Livv
Décisions

CA Paris, 4e ch. A, 2 décembre 1998, n° 1996-85218

PARIS

Arrêt

Confirmation

PARTIES

Demandeur :

Metala (SA)

Défendeur :

Lagier-Diffusex (Sté)

COMPOSITION DE LA JURIDICTION

Président :

Mme Duvernier

Conseillers :

Mme Mandel, M. Lachacinski

Avoués :

SCP Roblin Chaix de Lavarene, SCP Teytaud

Avocats :

Me Hollier Larousse, Me Boespflug.

T. com. Bobigny, 2e ch., du 12 sept. 199…

12 septembre 1996

Statuant sur l'appel interjeté par la société Metala du jugement rendu le 12 septembre 1996 par le tribunal de commerce de Bobigny (2e chambre) dans un litige l'opposant à la société Lagier Diffusex.

Faits et procédure

Référence étant faite au jugement entrepris pour l'exposé des faits, de la procédure et des moyens antérieurs des parties, il suffit de rappeler les éléments essentiels suivants :

La société Metala se prévalant de ce qu'elle commercialisait depuis 1964 un matériel métallique modulaire pour l'équipement de magasins qui connaissait un succès incontestable auprès de la clientèle et estimant que la société Lagier Diffusex offrait un matériel en constituant une copie servile ou quasi-servile, l'a par exploit en date du 22 décembre 1994 assignée en concurrence déloyale devant le Tribunal de Commerce de Bobigny.

_DONNÉES DISPONIBLES:_
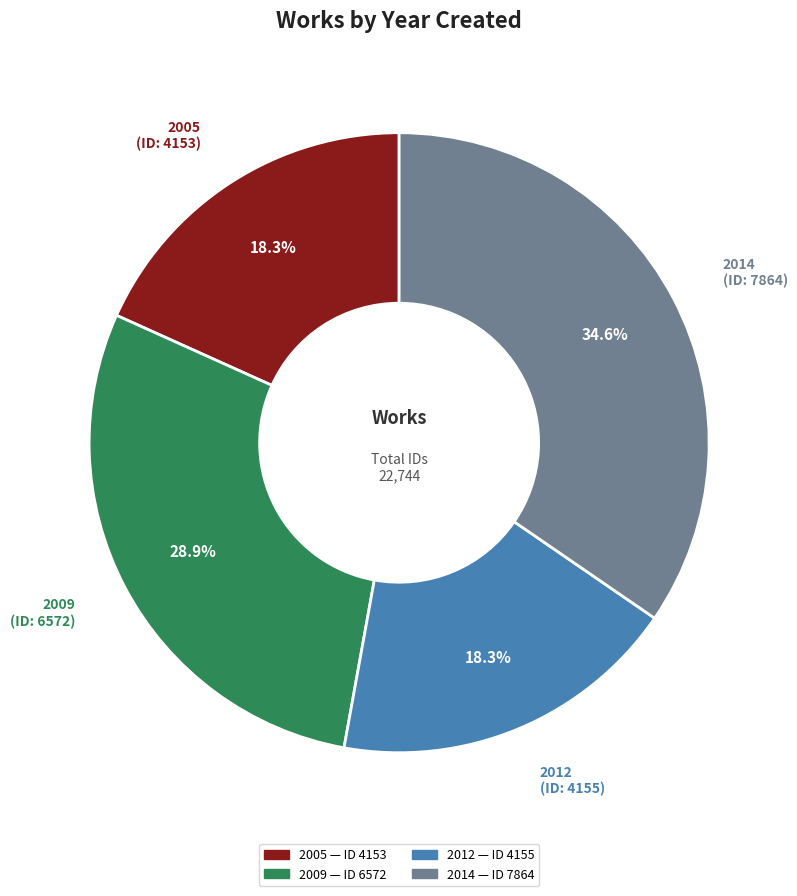

Is 2005 the majority of the pie?

No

_TÂCHE À FAIRE A:_
D'après l'arrêt, depuis quelle année la société Metala vendait-elle son matériel métallique modulaire pour l'équipement de magasins ?
_TÂCHE À FAIRE B:_
Prolongez l'arrêt en reprenant juste après sa dernière phrase.
Ces données ne viennent pas de la même source que l'arrêt.

_VOTRE RÉPONSE A:_
Depuis 1964.

_VOTRE RÉPONSE B:_
Elle sollicitait outre des mesures de publication et d'interdiction sous astreinte, la condamnation de la société Lagier Diffusex à lui payer une indemnité provisionnelle de 500 000 F à valoir sur son préjudice à déterminer par expertise, ainsi que le versement d'une indemnité de 50 000 F en application de l'article 700 du nouveau Code de Procédure Civile.

Par ailleurs, elle demandait qu'il soit jugé que la société Lagier Diffusex devra offrir à sa clientèle de racheter d'intégralité des matériels litigieux qu'elle a d'ores et déjà commercialisés, aux fins de destruction à ses frais, et ce, sous astreinte définitive de 10 000 F par jour de retard à compter de la signification du jugement à intervenir.

La société Lagier Diffusex a conclu à l'irrecevabilité et au mal fondé de la demande et sollicitait reconventionnellement le paiement d'une somme de 500 000 F à titre de dommages et intérêts et de celle de 50 000 F sur le fondement de l'article 700 du nouveau Code de Procédure Civile.

Le tribunal estimant qu'aucune faute ne pouvait être imputée à la société Lagier Diffusex et que l'utilisation de pièce de conception voisine ou identique était commandée par la fonctionnalité nécessaire pour raccorder les crémaillères aux autres éléments constituant la gondole, a débouté la société Metala et l'a condamnée à payer à la société Lagier Diffusex une somme de 10 000 F à titre de dommages et intérêts et une indemnité de 50 000 F au titre de l'article 700 du nouveau Code de Procédure Civile.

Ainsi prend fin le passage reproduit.